Kathmandu, July 21- A sudden growth of deposits was witnessed in the banks along with a rise in government expenses in the last month of the previous fiscal.
Bank deposits surged by Rs 81 billion in the one-month period between June 15 and July 16, the last month of the Nepali fiscal year, according to Nepal Bankers’ Association.Bank deposits, which stood at Rs 2,274 billion in mid-June, ballooned to Rs 2,355 billion in mid-July, the NBA data shows.
Banks had been facing scarcity of deposits since the start of last fiscal due to low government expenditure, retarded growth of remittances, and sluggish exports. Thus, increased development expenses towards the very end of the fiscal provided some relief to deposit-starved banks.

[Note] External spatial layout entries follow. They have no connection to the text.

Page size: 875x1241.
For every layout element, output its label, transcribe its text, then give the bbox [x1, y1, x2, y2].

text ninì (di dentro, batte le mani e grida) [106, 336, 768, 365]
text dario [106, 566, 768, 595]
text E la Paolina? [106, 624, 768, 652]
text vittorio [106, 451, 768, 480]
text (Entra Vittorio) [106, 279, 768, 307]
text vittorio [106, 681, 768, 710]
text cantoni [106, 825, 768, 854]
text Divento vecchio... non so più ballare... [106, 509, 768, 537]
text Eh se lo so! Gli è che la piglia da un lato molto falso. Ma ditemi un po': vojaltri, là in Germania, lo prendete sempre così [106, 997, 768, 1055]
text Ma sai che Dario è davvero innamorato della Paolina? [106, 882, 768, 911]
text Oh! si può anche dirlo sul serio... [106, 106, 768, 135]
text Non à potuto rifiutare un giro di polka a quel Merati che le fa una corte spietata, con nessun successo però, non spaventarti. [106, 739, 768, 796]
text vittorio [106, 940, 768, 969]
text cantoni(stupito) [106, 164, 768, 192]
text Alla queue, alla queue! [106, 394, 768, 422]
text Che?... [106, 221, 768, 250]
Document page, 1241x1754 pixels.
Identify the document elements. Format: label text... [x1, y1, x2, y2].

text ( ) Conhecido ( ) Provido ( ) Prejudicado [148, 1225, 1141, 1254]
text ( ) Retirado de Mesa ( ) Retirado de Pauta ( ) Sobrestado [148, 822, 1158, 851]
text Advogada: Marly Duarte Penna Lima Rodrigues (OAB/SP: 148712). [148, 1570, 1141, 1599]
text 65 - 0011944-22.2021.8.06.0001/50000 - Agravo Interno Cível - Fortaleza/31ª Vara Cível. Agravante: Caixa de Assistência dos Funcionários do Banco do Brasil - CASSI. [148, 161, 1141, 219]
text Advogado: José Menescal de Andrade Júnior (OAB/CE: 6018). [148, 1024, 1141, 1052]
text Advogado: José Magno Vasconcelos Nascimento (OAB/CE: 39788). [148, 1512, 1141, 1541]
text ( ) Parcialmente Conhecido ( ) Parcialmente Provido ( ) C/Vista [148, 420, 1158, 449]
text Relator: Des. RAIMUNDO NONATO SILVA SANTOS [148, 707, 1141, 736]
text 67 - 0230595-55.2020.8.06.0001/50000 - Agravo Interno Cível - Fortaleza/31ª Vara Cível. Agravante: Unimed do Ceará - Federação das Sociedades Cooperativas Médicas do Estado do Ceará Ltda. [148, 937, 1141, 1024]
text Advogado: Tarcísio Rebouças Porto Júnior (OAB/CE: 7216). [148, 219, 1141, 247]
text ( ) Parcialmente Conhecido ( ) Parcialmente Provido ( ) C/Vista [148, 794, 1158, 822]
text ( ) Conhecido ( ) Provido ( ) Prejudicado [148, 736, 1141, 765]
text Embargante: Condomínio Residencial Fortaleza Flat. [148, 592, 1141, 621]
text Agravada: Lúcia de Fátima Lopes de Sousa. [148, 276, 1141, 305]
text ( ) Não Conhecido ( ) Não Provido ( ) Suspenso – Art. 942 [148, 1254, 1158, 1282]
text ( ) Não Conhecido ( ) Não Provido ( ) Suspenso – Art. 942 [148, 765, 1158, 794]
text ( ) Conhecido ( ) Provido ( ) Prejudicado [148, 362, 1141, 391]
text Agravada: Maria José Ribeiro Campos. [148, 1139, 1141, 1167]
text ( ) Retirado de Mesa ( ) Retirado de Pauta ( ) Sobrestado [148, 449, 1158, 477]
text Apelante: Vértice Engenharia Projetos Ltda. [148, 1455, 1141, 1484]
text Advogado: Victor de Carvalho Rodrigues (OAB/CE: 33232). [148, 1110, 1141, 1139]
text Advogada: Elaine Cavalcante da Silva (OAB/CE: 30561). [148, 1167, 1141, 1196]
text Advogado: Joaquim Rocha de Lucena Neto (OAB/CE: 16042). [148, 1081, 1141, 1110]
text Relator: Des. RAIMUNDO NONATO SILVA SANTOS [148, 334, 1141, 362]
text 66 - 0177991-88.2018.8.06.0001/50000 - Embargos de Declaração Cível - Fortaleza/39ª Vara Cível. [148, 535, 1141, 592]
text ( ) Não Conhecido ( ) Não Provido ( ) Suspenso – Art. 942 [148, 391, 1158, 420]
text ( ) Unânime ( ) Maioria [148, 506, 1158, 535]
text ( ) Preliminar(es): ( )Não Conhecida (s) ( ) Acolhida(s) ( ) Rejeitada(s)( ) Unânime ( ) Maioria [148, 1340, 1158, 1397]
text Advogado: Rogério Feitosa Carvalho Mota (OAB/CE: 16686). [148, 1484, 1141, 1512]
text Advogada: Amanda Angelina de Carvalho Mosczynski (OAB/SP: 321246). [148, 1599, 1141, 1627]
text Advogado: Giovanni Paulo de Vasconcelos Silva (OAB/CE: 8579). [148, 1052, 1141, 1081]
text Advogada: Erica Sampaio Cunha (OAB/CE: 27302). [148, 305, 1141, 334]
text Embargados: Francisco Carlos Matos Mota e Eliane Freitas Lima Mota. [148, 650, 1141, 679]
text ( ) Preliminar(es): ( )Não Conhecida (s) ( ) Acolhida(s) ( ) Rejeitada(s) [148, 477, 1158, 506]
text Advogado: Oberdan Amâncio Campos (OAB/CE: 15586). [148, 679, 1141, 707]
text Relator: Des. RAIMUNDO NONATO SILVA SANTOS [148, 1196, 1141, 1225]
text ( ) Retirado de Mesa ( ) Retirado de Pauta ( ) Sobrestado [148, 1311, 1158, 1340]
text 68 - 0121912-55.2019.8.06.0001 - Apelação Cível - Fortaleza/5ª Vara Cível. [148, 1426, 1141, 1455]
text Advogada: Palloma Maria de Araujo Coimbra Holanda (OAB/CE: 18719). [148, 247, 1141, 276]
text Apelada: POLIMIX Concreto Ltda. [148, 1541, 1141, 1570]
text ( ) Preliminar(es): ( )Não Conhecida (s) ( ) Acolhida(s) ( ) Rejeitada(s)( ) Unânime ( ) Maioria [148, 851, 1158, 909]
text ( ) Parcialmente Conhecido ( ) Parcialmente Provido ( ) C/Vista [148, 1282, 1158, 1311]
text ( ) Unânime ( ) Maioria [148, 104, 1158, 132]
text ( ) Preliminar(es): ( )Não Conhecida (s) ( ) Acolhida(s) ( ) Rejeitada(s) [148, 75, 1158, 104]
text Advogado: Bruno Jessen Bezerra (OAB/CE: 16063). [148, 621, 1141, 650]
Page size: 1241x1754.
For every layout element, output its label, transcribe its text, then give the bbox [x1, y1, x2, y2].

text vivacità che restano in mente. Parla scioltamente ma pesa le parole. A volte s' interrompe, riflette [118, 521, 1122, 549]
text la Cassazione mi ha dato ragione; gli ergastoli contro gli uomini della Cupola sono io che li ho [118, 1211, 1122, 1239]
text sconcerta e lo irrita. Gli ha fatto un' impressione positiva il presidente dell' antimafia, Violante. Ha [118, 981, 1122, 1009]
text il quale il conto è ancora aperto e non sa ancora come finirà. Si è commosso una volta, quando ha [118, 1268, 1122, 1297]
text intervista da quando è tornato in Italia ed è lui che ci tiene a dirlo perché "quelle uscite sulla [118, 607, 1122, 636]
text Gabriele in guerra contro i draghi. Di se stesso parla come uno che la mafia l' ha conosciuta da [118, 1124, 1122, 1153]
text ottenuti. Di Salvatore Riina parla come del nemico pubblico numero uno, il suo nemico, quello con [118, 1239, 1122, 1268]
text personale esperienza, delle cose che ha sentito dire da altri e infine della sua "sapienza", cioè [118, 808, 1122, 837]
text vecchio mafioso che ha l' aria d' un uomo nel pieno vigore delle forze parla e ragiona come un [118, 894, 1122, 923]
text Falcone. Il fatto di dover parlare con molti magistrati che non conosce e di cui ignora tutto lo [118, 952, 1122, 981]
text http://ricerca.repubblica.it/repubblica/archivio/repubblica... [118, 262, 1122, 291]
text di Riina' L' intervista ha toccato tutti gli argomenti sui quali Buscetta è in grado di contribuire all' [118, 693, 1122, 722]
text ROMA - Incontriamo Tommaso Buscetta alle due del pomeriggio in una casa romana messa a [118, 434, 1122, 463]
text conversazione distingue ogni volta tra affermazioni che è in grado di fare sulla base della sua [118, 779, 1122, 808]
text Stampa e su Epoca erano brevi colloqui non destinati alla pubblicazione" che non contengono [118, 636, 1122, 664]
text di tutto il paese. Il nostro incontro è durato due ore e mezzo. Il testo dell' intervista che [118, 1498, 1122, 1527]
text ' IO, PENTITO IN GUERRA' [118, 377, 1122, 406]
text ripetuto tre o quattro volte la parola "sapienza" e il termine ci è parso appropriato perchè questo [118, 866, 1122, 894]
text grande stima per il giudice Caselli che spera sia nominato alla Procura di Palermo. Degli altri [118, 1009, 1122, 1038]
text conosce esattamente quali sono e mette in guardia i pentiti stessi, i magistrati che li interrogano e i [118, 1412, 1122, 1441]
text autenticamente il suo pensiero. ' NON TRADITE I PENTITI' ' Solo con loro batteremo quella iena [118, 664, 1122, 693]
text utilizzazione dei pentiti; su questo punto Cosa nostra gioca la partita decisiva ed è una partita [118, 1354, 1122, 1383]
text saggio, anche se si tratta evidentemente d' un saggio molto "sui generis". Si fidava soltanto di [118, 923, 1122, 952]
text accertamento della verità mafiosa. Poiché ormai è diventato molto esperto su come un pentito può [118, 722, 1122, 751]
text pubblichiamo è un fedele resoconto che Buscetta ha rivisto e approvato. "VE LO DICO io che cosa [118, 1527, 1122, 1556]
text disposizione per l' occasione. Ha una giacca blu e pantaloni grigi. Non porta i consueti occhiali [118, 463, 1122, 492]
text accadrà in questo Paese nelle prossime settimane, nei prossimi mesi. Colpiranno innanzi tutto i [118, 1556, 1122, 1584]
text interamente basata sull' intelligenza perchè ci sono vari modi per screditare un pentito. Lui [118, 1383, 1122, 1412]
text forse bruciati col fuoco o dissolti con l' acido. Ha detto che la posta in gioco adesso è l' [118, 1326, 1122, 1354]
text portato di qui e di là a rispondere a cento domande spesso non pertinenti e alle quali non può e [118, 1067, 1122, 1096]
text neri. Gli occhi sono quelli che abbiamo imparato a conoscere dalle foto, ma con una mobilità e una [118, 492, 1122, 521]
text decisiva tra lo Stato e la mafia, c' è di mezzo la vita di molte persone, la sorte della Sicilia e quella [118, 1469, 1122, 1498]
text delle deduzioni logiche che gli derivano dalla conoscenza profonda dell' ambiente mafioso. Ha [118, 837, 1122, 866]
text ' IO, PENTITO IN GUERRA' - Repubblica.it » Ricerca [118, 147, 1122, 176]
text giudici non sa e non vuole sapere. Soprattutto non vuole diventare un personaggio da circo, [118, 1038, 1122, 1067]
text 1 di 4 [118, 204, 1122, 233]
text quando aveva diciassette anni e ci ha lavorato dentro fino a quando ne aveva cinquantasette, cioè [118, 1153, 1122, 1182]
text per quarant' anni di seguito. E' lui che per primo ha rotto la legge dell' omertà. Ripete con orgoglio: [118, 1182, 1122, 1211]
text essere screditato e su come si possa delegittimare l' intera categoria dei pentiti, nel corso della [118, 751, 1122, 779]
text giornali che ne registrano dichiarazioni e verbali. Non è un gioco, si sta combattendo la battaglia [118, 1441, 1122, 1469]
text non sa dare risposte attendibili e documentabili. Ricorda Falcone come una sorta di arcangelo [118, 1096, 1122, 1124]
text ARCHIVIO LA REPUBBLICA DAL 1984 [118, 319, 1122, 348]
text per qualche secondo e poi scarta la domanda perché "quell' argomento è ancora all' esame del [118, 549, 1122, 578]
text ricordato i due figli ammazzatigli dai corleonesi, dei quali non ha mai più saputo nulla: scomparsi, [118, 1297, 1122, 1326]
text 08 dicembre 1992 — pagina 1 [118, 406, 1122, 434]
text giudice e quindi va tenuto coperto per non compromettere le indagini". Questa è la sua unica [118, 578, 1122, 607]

The government had spent Rs 203 billion in the last month of the Nepali fiscal, according to the Financial Comptroller General’s Office. “Of the total amount spent in the last month, Rs 72.6 billion was spent as payments for development works or capital expenses.”
The government issued payments worth Rs 14.63 billion — Rs 12.1 billion under capital budget, Rs 2.19 billion under recurrent expenses and Rs 367.06 million under the financing heading — just on the last day of the previous fiscal.
Along with rise in deposits at the end of the fiscal, banks are now in a comfortable position to maintain the regulatory requirement of credit to core capital plus deposit ratio.
The average CCD ratio of the banks stood at 78 per cent against the regulatory threshold of 80 per cent at the end of fiscal 2017-18.
Bhuvan Kumar Dahal, CEO of Sanima Bank, said the banks witnessed sudden windfall of deposits in the last month of fiscal 2017-18 along with the surge in government expenses, which he added, was a regular phenomenon in Nepal’s budgetary spending.
According to NBA, 28 commercial banks in operation mobilised credit worth Rs 369 billion against deposit collection worth Rs 354 billion in the previous fiscal. The mismatch between deposit collection and credit mobilisation had resulted in a crisis of loanable funds and high lending rates last fiscal.